"I think because the Nanny was the responsible caregiver, the parents shouldn't pay. This wasn't a playdate or a one-time babysitter. This is the nanny who should and does know how Herman behaves."
I'll double this back on my suggestion to be pragmatic about it. Consider how many nannies would continue watching him after being told that the hundreds of dollars in damage that he just intentionally did to someone else's property isn't his parents' responsibility. Consider also that Herman has a violent history and is destructive to his parents' property as well. Given these two things I would imagine that they won't have to worry about paying for any caregiver's property that Herman destroys because they'll quickly find themselves unable to find a caregiver willing to risk it. To my way of thinking, not paying for this kind of damage is tantamount to firing the nanny because it'd be a rare person who could take that kind of hit and keep doing the job.
"As Dindrane pointed out, the caregiver has responsibility for those behaviors the caregiver can reasonably influence. Putting away a small portable expenisve item would be somethign easily influenced to prevent the distructive action. I see leaving an iPad on a coffee table where young children can access it without appropriate monitoring as very careless."

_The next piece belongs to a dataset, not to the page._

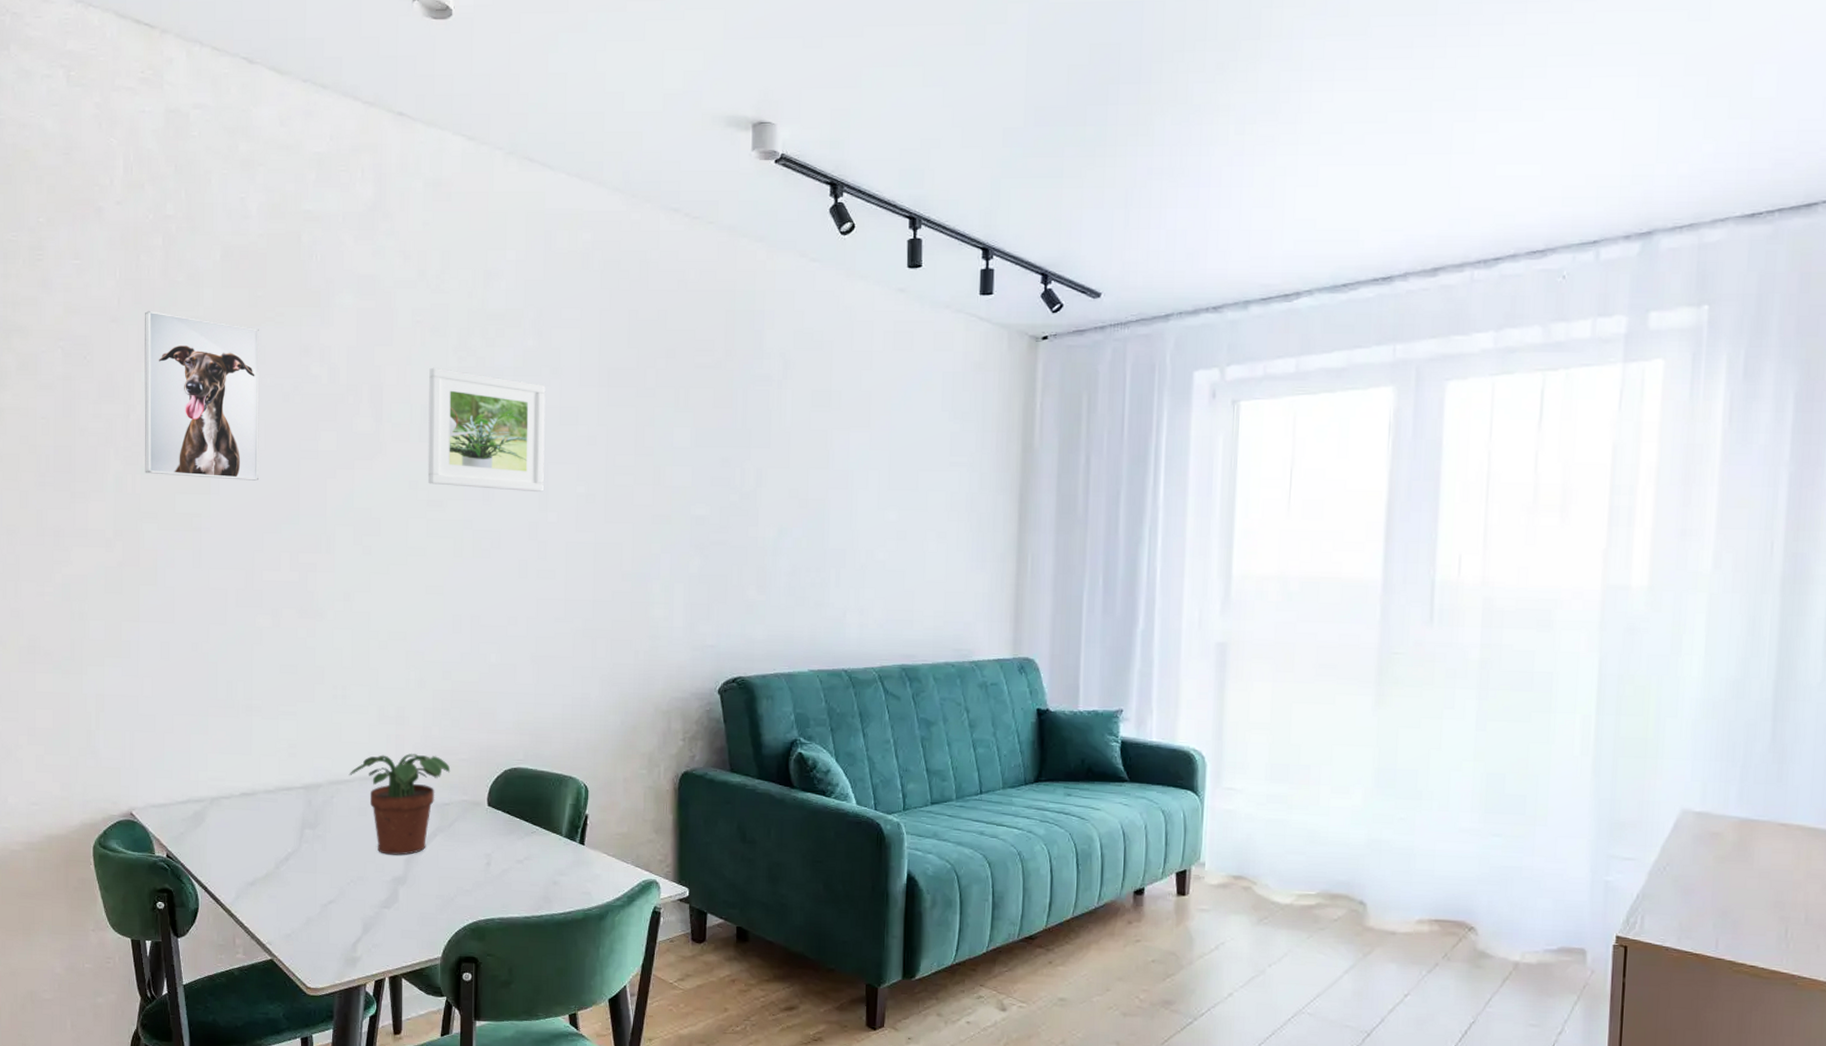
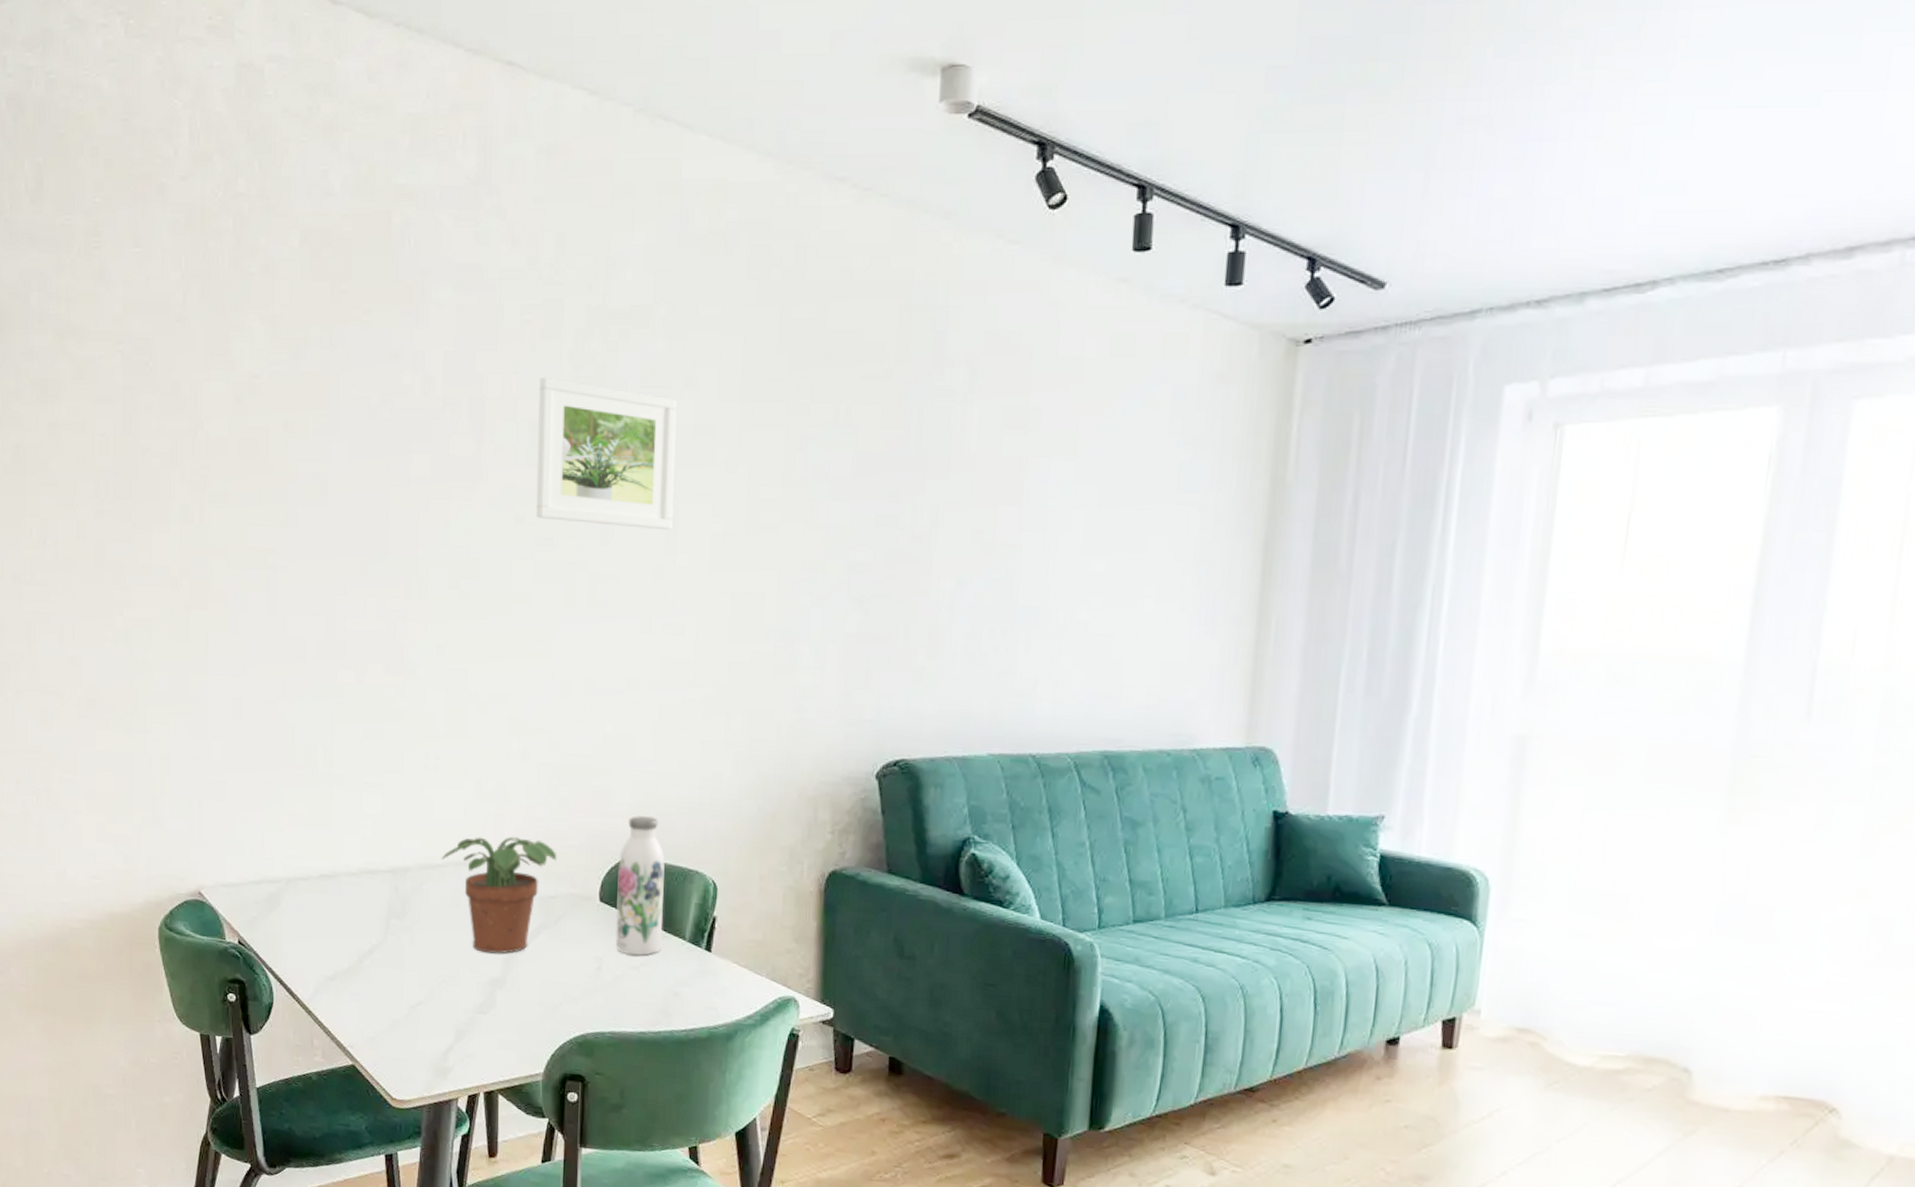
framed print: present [144,310,260,481] -> none [213,307,343,511]
water bottle: none [502,731,543,851] -> present [615,816,665,956]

This wasn't a situation where the child got hold of the device and damaged it while fiddling with it or spilled something on it, he grabbed it and deliberately threw it down the stairs. Given that, it's entirely reasonable to think that if the iPad wasn't there he'd have grabbed something else and destroyed it instead. Where's the limit? Also, the change of venue was entirely due to Herman's parents, and the nanny relocated him as a favor to them so again, that puts a lot more on them. After all, he wouldn't have been anywhere near the iPad if they hadn't had to send him out of the house due to construction. And, as I just said above, is it going to be worth the chance that they'll have to replace their nanny?